Acompañar el Camino: El Escudero y la Educación del Carácter en el Escultismo Crítico Popular

En la etapa de la Comunidad de Clan, buscamos que nuestras y nuestros adolescentes/adultos jóvenes crezcan en un entorno donde se fortalezcan como personas plenas, comprometidas y sensibles a la realidad que las y los rodea. En nuestro Centro de Desarrollo Escultista, esta búsqueda toma forma concreta a través del Método Escultista Crítico Popular. Hoy queremos hablarles de una etapa fundamental en este camino educativo: el inicio del recorrido como Rover Scout, con su etapa del Escudero, dentro de la Comunidad de Clan de Rovers.

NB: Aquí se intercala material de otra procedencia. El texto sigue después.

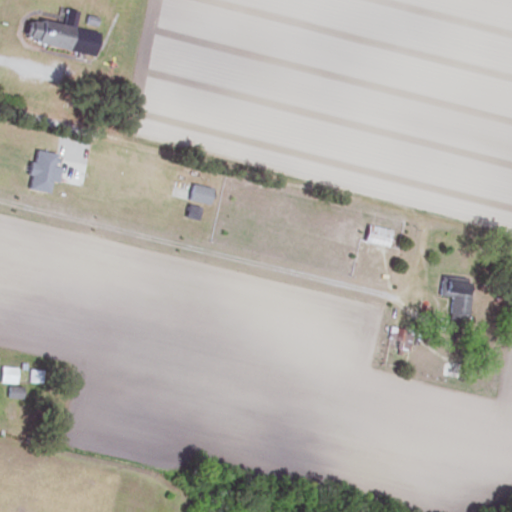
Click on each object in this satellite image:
building: (57, 34)
road: (37, 119)
building: (37, 173)
building: (196, 194)
building: (374, 235)
road: (197, 251)
building: (453, 297)
building: (6, 374)
building: (13, 392)
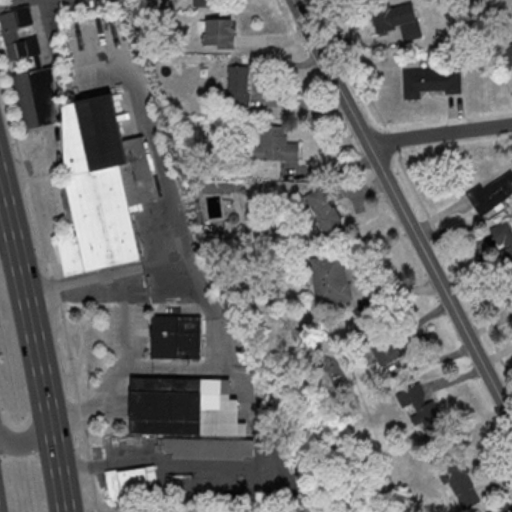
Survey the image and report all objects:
building: (205, 3)
building: (397, 19)
building: (218, 32)
building: (29, 70)
building: (431, 80)
building: (239, 86)
road: (440, 134)
building: (276, 144)
building: (101, 184)
building: (492, 192)
road: (402, 208)
building: (323, 211)
road: (146, 262)
building: (331, 278)
building: (159, 293)
road: (127, 324)
road: (28, 333)
building: (177, 336)
road: (227, 343)
building: (377, 345)
road: (179, 367)
building: (418, 403)
building: (185, 407)
road: (26, 444)
building: (133, 482)
building: (462, 486)
road: (59, 492)
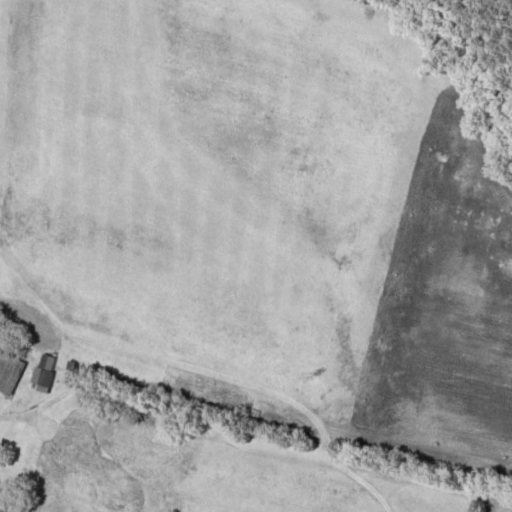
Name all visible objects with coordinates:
building: (44, 369)
building: (8, 370)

Esta etapa, dirigida a jóvenes mayores de 16/17 años, no es solo un momento de transición dentro del escultismo. Es una vivencia de profundo aprendizaje ético, práctico y social. El Escudero comienza su ruta acompañado por un Rover —una figura orientadora y solidaria—, en un diálogo constante entre la teoría y la práctica, entre el pensamiento y la acción. Esta metodología —aprender haciendo— permite que las y los jóvenes no solo adquieran habilidades, sino que las incorporen desde la vivencia, la reflexión y el servicio.

Durante esta etapa, las y los Escuderos participan en actividades de campamento, desarrollan proyectos comunitarios y se involucran en experiencias de servicio, donde el conocimiento no se impone, sino que se construye junto con otros. Cada experiencia se transforma así en un laboratorio de ciudadanía, donde aprenden no solo a colaborar, sino a pensar críticamente la realidad, a reconocer las desigualdades y a actuar sobre ellas con responsabilidad.

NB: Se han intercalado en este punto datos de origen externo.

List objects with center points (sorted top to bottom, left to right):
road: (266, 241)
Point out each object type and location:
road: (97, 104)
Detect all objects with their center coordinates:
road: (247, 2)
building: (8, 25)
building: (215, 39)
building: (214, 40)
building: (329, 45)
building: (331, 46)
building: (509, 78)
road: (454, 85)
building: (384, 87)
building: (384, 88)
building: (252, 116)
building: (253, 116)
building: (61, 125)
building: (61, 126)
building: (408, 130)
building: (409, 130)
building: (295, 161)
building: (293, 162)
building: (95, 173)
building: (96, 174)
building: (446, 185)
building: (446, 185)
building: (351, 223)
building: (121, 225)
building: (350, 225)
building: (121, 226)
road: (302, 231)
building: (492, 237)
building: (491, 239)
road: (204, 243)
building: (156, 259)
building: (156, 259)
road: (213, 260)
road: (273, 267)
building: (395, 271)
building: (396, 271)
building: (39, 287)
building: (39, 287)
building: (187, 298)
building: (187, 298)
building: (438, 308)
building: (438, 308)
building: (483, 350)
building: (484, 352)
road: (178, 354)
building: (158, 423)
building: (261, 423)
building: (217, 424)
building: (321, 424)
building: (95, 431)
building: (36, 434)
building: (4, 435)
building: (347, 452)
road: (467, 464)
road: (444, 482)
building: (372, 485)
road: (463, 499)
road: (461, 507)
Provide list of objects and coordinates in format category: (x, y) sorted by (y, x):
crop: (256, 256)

Para avanzar en esta etapa, las y los jóvenes deben cumplir ciertos retos, como acampar al menos diez noches, muchas de ellas en colectivo, y finalmente en soledad, como forma de fortalecer su autonomía y madurez. Pero más allá del acto simbólico, este recorrido está atravesado por la adquisición de insignias que representan el crecimiento personal: la del Puente, el Camino, la Rosa; insignias que implican el pensar y ejecutar una acción solidaria que transforme, aunque sea modestamente, un entorno inmediato comunitario, medioambiental o personal.

Como afirmaba Karl Marx, «lo propio del ser humano es lo universal»; es decir, solo en la vida en común, en la praxis compartida y solidaria, podemos realizarnos plenamente. Esta visión es coherente con lo que deseamos en el escultismo crítico: una juventud comprometida, no solo con su desarrollo individual, sino con la transformación de su comunidad, con una conciencia profunda de justicia social, respeto por la dignidad y cuidado mutuo.

Acompañar a una hija o hijo en este proceso implica algo más que observar desde lejos: es confiar, dialogar, motivar y también escuchar sus aprendizajes. Significa permitir que se equivoquen, que cuestionen y que sueñen con construir otro mundo posible. El camino del Escudero no es un destino, es una etapa de apertura, donde se siembra la semilla del compromiso con la vida, con las otras personas y con un horizonte ético que no busca la competencia, sino el cuidado y la comunión.

A todas las familias que forman parte de este proyecto: gracias por confiar en un escultismo que, más allá del uniforme, educa para la libertad, la responsabilidad y la ternura. Seguimos caminando juntos.